In TOU-based markets, which is pretty much common in places with high solar penetration such as California, exported energy earns less during midday (when solar is plentiful) and electricity costs more during evening peaks (when solar is unavailable). Let’s assume an 8¢ per kWh midday export rate and 30¢ per kWh peak-rate consumption by referring to the statistics we listed in the table above.

  • Export 100 kWh: You receive $8 in monthly bill credits per month.
  • Store 100 kWh and use it during peak hours: You save $30 in avoided grid costs per month. 

That’s a $22 per month savings for using a battery, or about $264 per year. Therefore, under TOU structures, a home battery notably outperforms net metering in financial benefits, particularly if your household consumes most electricity during evening peak rate hours.

Avoided-Cost Net Metering

Avoided-cost net metering offers the lowest compensation, often resembling wholesale energy pricing. Let' s assume 5¢.

  • Export 100 kWh: You receive only $5 credit per month.
  • Using the same battery-stored energy during pricey hours: You save $30 in avoided grid costs per month. 
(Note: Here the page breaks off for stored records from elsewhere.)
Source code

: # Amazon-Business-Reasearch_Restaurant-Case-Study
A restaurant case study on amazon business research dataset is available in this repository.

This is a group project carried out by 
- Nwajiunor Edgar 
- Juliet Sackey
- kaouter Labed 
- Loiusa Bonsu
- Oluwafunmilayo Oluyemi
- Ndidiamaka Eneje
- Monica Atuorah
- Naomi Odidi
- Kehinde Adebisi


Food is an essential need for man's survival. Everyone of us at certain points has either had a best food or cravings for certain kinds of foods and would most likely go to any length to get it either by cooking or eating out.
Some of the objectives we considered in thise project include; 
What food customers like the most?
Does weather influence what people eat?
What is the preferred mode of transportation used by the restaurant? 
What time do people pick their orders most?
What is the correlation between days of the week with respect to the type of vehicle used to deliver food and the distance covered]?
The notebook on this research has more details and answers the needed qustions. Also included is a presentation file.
The battery provides a $25 monthly advantage, or roughly $300 per year, which is even more compelling than in the TOU structure case because export credits are so low.
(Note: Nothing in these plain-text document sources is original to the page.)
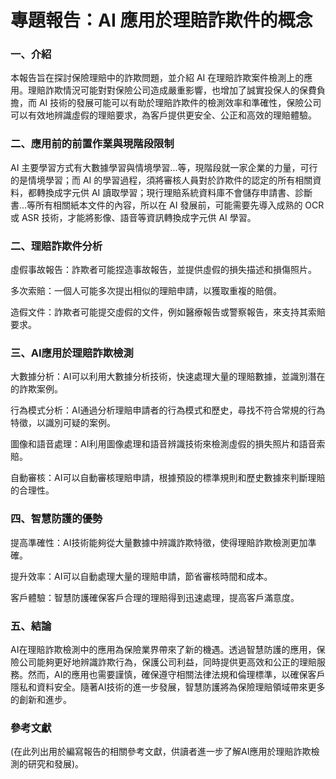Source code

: 
# 專題報告：AI 應用於理賠詐欺件的概念

### 一、介紹

本報告旨在探討保險理賠中的詐欺問題，並介紹 AI 在理賠詐欺案件檢測上的應用。理賠詐欺情況可能對對保險公司造成嚴重影響，也增加了誠實投保人的保費負擔，而 AI 技術的發展可能可以有助於理賠詐欺件的檢測效率和準確性，保險公司可以有效地辨識虛假的理賠要求，為客戶提供更安全、公正和高效的理賠體驗。

### 二、應用前的前置作業與現階段限制

AI 主要學習方式有大數據學習與情境學習...等，現階段就一家企業的力量，可行的是情境學習；而 AI 的學習過程，須將審核人員對於詐欺件的認定的所有相關資料，都轉換成字元供 AI 讀取學習；現行理賠系統資料庫不會儲存申請書、診斷書...等所有相關紙本文件的內容，所以在 AI 發展前，可能需要先導入成熟的 OCR 或 ASR 技術，才能將影像、語音等資訊轉換成字元供 AI 學習。

### 二、理賠詐欺件分析

虛假事故報告：詐欺者可能捏造事故報告，並提供虛假的損失描述和損傷照片。

多次索賠：一個人可能多次提出相似的理賠申請，以獲取重複的賠償。

造假文件：詐欺者可能提交虛假的文件，例如醫療報告或警察報告，來支持其索賠要求。

### 三、AI應用於理賠詐欺檢測

大數據分析：AI可以利用大數據分析技術，快速處理大量的理賠數據，並識別潛在的詐欺案例。

行為模式分析：AI通過分析理賠申請者的行為模式和歷史，尋找不符合常規的行為特徵，以識別可疑的案例。

圖像和語音處理：AI利用圖像處理和語音辨識技術來檢測虛假的損失照片和語音索賠。

自動審核：AI可以自動審核理賠申請，根據預設的標準規則和歷史數據來判斷理賠的合理性。

### 四、智慧防護的優勢

提高準確性：AI技術能夠從大量數據中辨識詐欺特徵，使得理賠詐欺檢測更加準確。

提升效率：AI可以自動處理大量的理賠申請，節省審核時間和成本。

客戶體驗：智慧防護確保客戶合理的理賠得到迅速處理，提高客戶滿意度。

### 五、結論

AI在理賠詐欺檢測中的應用為保險業界帶來了新的機遇。透過智慧防護的應用，保險公司能夠更好地辨識詐欺行為，保護公司利益，同時提供更高效和公正的理賠服務。然而，AI的應用也需要謹慎，確保遵守相關法律法規和倫理標準，以確保客戶隱私和資料安全。隨著AI技術的進一步發展，智慧防護將為保險理賠領域帶來更多的創新和進步。

### 參考文獻

(在此列出用於編寫報告的相關參考文獻，供讀者進一步了解AI應用於理賠詐欺檢測的研究和發展)。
More Benefits of Home Batteries

Beyond the bill savings, home batteries offer several advantages that don’t always show up in a payback calculator but matter a great deal in day-to-day life.

  • Backup power during outages: A solar-plus-storage setup can operate independently and keep your home continuously powered during grid failures caused by storms, heat waves, or equipment issues. In contrast, standard grid-tied solar-only systems shut down during blackouts for safety (anti-islanding per IEEE 1547).
  • Energy autonomy and protection from policy changes: As more states move from traditional net metering to lower-value net billing, storing your own solar is an effective way to reduce exposure to shifting export rules and rising electricity prices.
  • Improved sustainability: Using your own stored solar in the evening or overnight reduces your dependence on grid electricity, which is often sourced from fossil fuels. This allows homeowners to maximize their clean energy use and lower their carbon footprint.

These soft values oftentimes make home batteries a more compelling choice despite longer payback periods under the retail-rate market, because they give homeowners resiliency, predictability, and greater control over their energy future. 

Which Option Is Right for You

Choose Net Metering

If your state still offers favorable full-retail net metering and your main goal is a fast return on investment, you are advised to go for net metering.

Choose Battery Storage 

It’s recommended to install battery storage if:

  • Your utility uses TOU or avoided-cost export structures.
  • You experience frequent grid outages or live in an area with energy reliability concerns and want backup power.
  • You value long-term energy autonomy, aiming to reduce reliance on the grid and shield yourself from policy changes, rising utility rates, and export credit cuts.

Best of Both Worlds

Combine solar, home battery and net billing: store solar first, then export only surplus power during high-rate periods. For example, the FranklinWH System intelligently adapts to each NBT's real-time grid compensation values, exporting excess energy to the grid during peak-pricing periods (eg., 6 PM to 8 PM on weekdays). By lining up with peak pricing windows, the system helps you maximize earned energy credits.

Expand solar while preserving your favorable old net metering benefits: if you have legacy solar enrolled under a favorable old net metering rate, you can increase solar production and add batteries. The FranklinWH System offers advanced energy management and battery storage while allowing your existing solar to keep sending energy back to the grid under pre-existing net metering terms.